TASK GOAL = Would you return exactly the lines from the top of the data below through the one containing "describe materials", leaving out the pictures?

MATERIAL PROVIDED =
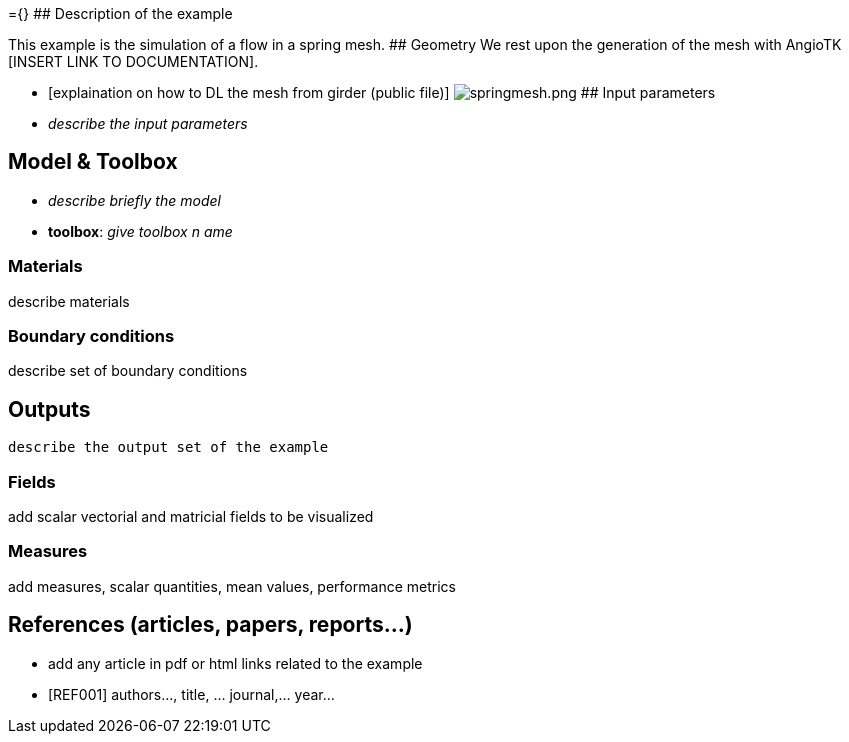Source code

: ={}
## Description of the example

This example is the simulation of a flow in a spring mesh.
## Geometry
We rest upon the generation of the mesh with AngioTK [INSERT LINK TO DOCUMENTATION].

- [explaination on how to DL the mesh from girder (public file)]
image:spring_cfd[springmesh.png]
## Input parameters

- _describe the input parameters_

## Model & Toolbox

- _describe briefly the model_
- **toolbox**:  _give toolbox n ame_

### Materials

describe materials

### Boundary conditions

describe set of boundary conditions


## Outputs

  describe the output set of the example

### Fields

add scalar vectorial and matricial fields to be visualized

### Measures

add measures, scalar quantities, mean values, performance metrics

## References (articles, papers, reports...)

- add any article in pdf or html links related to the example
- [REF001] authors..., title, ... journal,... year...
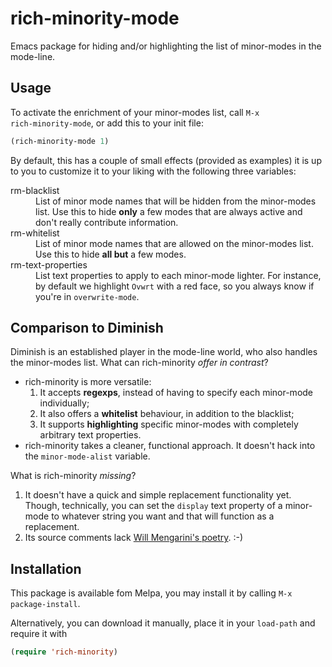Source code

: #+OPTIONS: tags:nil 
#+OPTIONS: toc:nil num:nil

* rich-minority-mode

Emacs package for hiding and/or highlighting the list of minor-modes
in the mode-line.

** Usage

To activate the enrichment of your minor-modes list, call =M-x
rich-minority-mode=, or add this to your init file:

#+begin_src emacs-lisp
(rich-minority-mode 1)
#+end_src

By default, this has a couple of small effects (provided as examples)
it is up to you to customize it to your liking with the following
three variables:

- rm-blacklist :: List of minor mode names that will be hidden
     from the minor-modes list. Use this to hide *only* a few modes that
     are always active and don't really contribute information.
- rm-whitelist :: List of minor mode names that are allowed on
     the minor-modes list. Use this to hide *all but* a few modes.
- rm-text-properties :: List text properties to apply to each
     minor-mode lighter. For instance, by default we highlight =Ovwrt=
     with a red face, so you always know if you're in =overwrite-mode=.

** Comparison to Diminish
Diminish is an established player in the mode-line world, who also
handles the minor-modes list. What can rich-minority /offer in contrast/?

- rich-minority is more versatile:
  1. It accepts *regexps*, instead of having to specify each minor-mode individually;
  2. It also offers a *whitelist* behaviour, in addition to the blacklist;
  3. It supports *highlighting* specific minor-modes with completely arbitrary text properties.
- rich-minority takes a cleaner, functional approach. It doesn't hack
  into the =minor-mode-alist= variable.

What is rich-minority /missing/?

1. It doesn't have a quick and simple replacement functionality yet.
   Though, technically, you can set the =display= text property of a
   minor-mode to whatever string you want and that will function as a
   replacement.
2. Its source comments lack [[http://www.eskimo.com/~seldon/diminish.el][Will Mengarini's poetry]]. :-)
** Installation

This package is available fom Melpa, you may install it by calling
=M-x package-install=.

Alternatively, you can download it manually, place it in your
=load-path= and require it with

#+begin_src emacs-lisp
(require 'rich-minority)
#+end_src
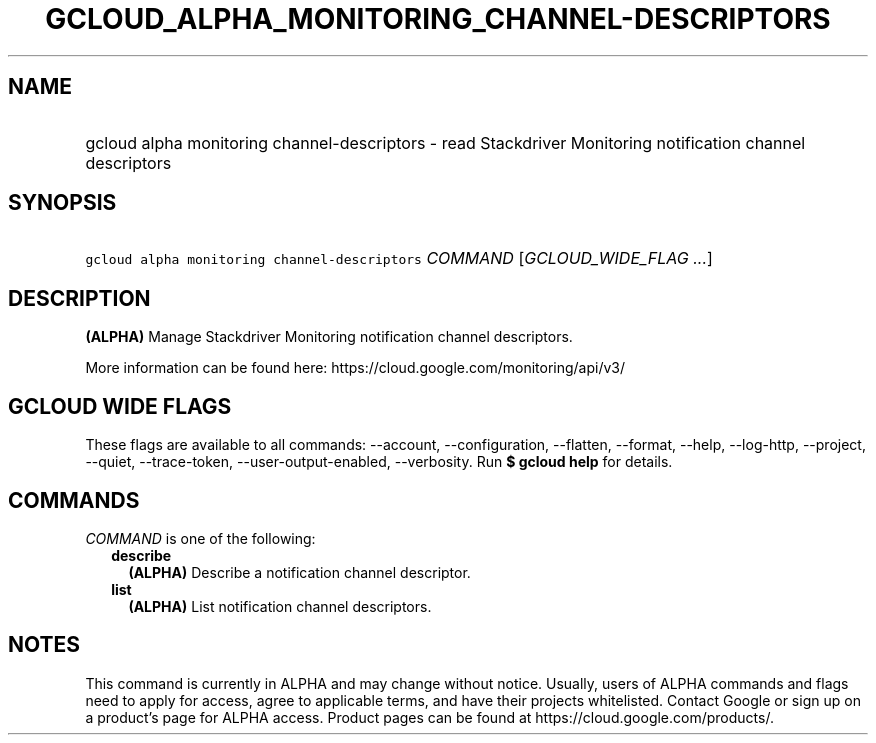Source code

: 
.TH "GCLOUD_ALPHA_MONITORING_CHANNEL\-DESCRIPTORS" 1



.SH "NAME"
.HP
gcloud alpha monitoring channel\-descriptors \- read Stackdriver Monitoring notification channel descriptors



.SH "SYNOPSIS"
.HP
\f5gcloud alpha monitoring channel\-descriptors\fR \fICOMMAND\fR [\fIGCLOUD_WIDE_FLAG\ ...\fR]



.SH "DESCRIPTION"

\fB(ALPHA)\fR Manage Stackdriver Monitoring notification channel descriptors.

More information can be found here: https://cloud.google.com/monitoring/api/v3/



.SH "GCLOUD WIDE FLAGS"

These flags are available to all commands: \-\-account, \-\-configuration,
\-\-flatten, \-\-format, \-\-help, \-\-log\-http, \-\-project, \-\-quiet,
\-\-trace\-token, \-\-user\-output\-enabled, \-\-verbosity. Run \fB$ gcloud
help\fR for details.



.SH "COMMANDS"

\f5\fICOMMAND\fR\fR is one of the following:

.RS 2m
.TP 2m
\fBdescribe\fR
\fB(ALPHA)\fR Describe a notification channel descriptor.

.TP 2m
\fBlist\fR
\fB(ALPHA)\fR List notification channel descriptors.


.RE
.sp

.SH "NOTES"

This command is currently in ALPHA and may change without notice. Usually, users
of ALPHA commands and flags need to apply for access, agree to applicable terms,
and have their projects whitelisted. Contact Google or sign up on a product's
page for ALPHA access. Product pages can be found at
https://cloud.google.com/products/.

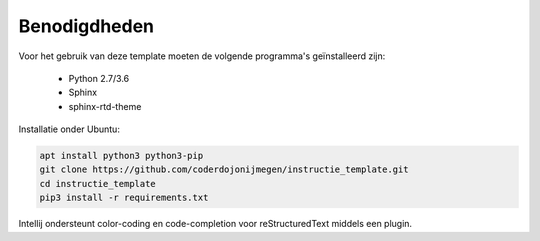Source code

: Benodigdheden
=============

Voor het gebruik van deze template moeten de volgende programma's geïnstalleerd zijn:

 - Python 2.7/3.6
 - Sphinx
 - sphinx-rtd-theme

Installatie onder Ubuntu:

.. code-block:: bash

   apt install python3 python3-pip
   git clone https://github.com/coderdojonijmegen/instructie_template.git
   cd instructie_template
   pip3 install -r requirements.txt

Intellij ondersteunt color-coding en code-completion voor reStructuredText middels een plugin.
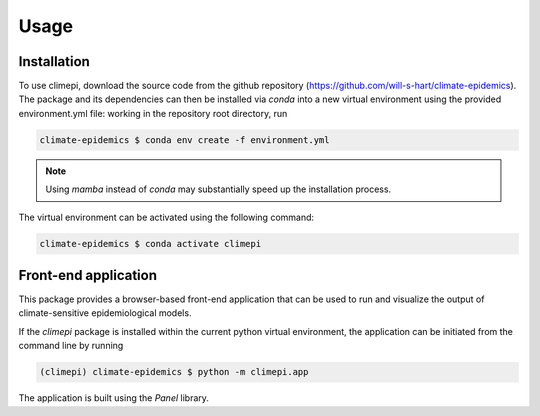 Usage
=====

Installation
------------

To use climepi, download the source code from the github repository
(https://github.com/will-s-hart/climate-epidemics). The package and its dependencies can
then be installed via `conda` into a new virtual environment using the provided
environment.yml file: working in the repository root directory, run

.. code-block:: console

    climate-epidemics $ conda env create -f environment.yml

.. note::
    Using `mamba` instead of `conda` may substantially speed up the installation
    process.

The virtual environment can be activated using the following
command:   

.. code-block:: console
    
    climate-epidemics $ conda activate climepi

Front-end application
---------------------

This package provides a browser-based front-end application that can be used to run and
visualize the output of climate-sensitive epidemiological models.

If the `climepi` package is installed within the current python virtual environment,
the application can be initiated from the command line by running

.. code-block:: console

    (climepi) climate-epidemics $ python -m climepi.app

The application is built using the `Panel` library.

EXPECTED ANSWER =
Source code

: ={}
## Description of the example

This example is the simulation of a flow in a spring mesh.
## Geometry
We rest upon the generation of the mesh with AngioTK [INSERT LINK TO DOCUMENTATION].

- [explaination on how to DL the mesh from girder (public file)]
image:spring_cfd[springmesh.png]
## Input parameters

- _describe the input parameters_

## Model & Toolbox

- _describe briefly the model_
- **toolbox**:  _give toolbox n ame_

### Materials

describe materials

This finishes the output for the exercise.